> GIVEN PASSAGE:
↓

Before it became an NBC affiliate, WGBA was rebroadcast in Michigan's Upper Peninsula on W02AM (channel 2) in Gwinn, W09BA (channel 9) in Felch, W49AF (channel 49) in Crystal Falls, and W56BF (channel 56) in Iron Mountain. The last translator was encrypted and part of the now-defunct over-the-air cable system in the area.

Call letters Channel City of license Transmitter location
WLWK-CD 22 Sturgeon Bay north of downtown Sturgeon Bay
W31BK 31 Menominee, Michigan northeast of downtown Menominee


WGBA broadcasts the entire NBC schedule, with the exception of program preemptions for breaking news or severe weather coverage; however it currently airs Days of Our Lives at 12:00 p.m. (one of a handful of NBC affiliates which carry the program in that slot, which is one hour earlier than recommended by the network, airing it "live" via the network's East Coast feed). Syndicated programs broadcast on WGBA include Page Six TV, TMZ Live, the true crime-focused Dateline syndicated package, and Right This Minute among others. The station picked up Scripps' national program The List during the 2016 Summer Olympics.

↑

> DATA SECTION:
↓

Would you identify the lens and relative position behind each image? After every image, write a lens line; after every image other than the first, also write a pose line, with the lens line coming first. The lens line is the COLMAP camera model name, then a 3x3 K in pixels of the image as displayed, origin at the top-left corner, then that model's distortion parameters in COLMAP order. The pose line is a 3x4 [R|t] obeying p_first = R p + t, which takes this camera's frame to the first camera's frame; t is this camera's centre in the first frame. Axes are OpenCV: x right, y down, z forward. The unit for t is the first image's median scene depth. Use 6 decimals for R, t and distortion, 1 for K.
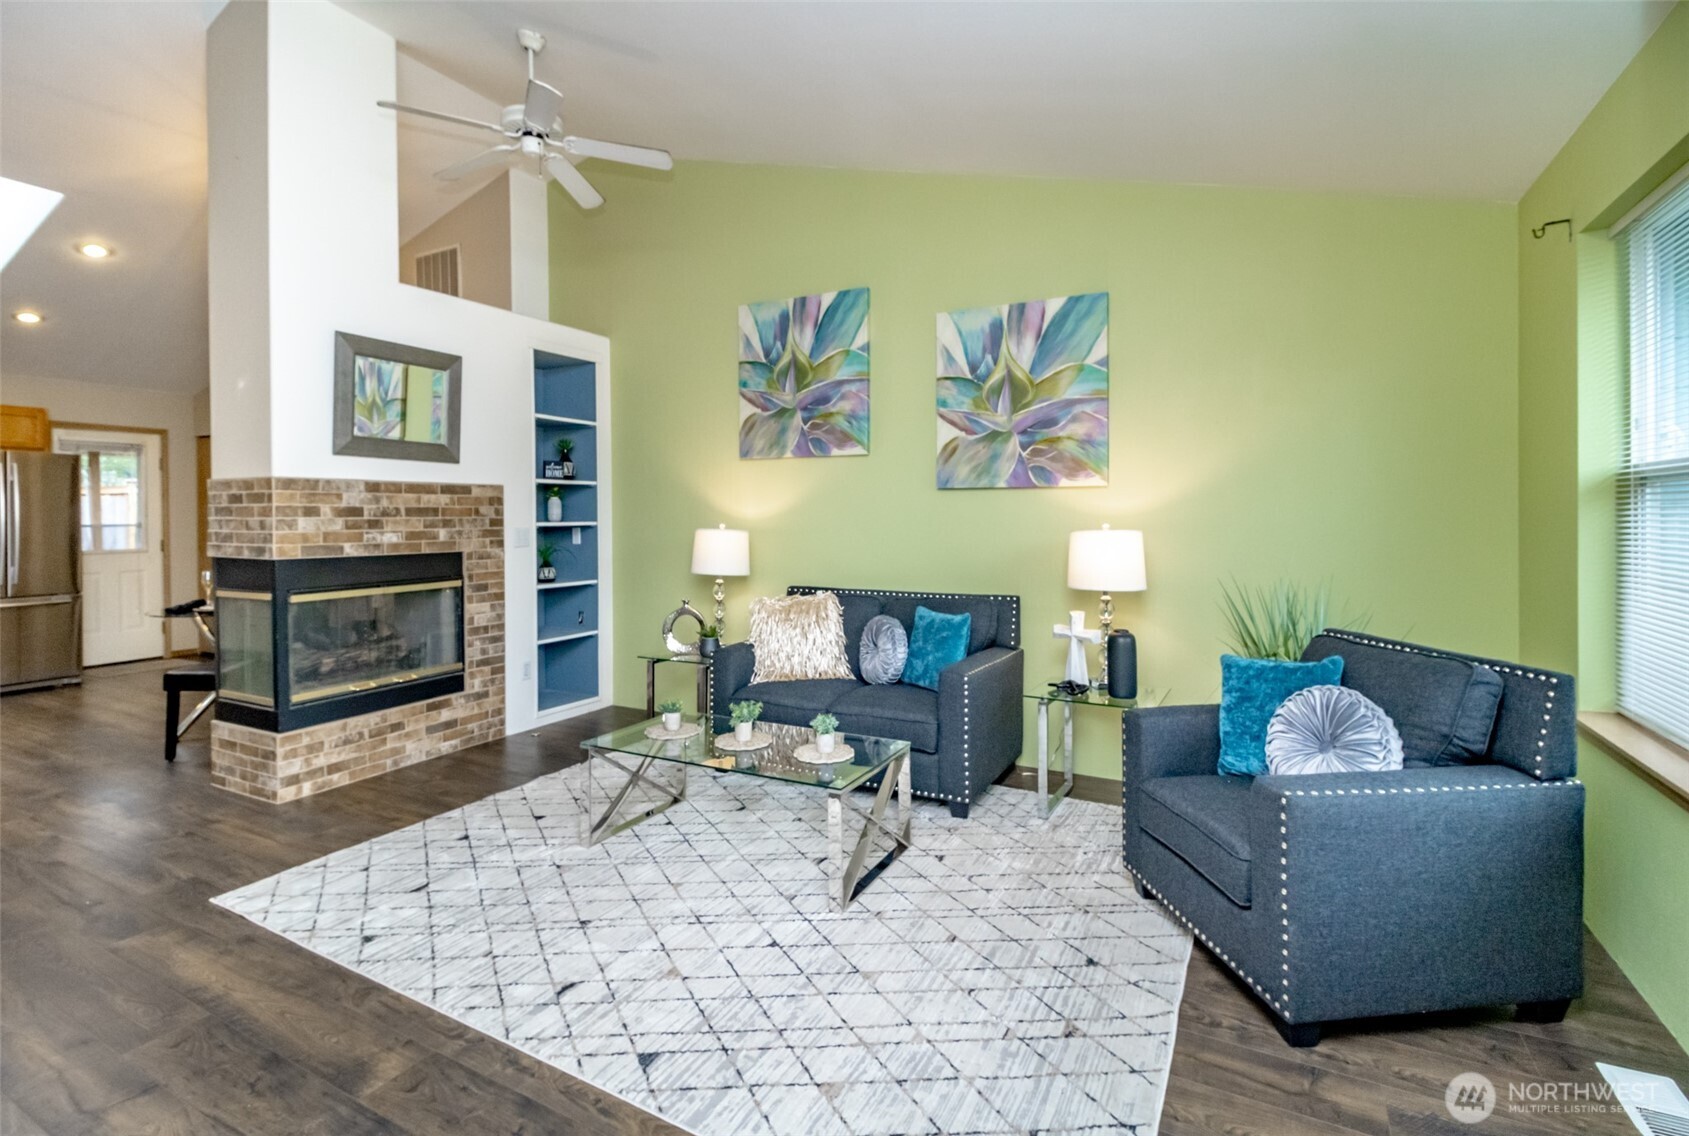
lens RADIAL K [[780.4, 0, 828.2], [0, 780.4, 519.4], [0, 0, 1]] dist [0.000576, -0.000009]
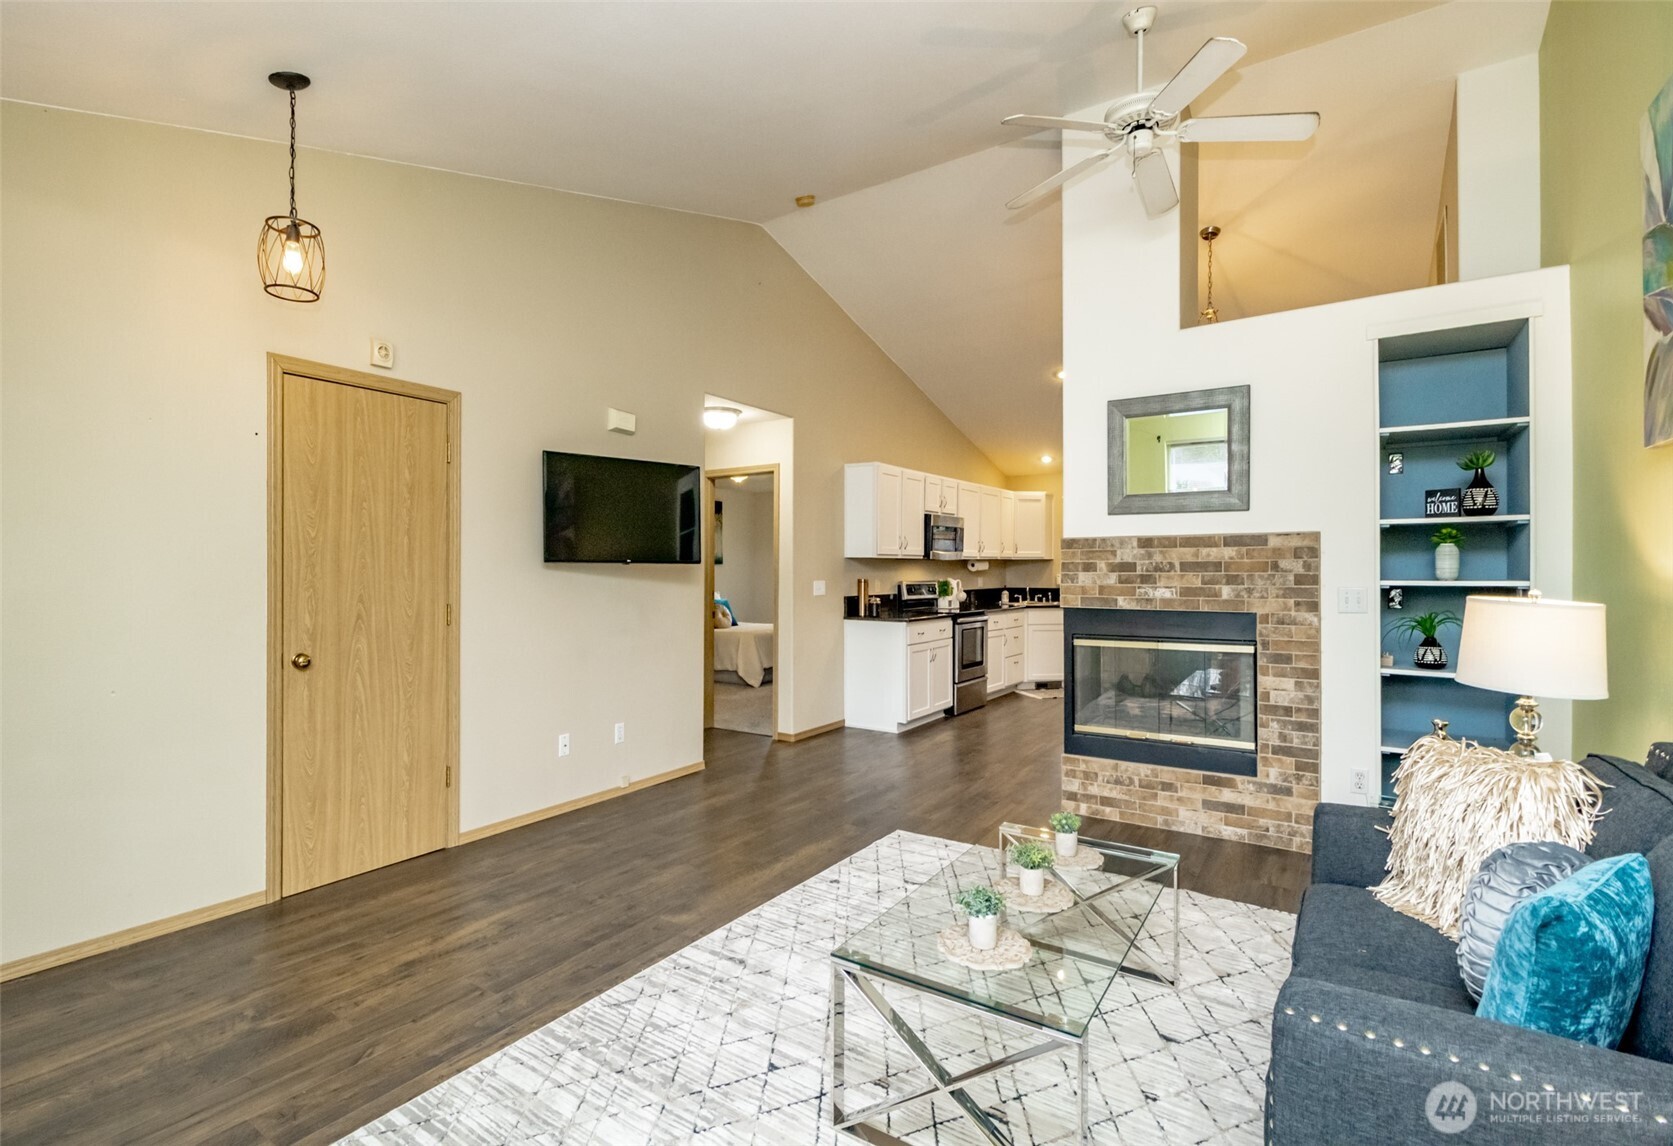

↑

> EXERCISES:
• a. According to the WGBA passage above, at what time does the station air Days of Our Lives?
• b. Transcribe a portion of the WGBA passage, beginning at the words "WGBA broadcasts the" and stopping after "2016 Summer Olympics.".

> RESPONSES FOR EACH TASK:
• a. 12:00 p.m.

• b.
WGBA broadcasts the entire NBC schedule, with the exception of program preemptions for breaking news or severe weather coverage; however it currently airs Days of Our Lives at 12:00 p.m. (one of a handful of NBC affiliates which carry the program in that slot, which is one hour earlier than recommended by the network, airing it "live" via the network's East Coast feed). Syndicated programs broadcast on WGBA include Page Six TV, TMZ Live, the true crime-focused Dateline syndicated package, and Right This Minute among others. The station picked up Scripps' national program The List during the 2016 Summer Olympics.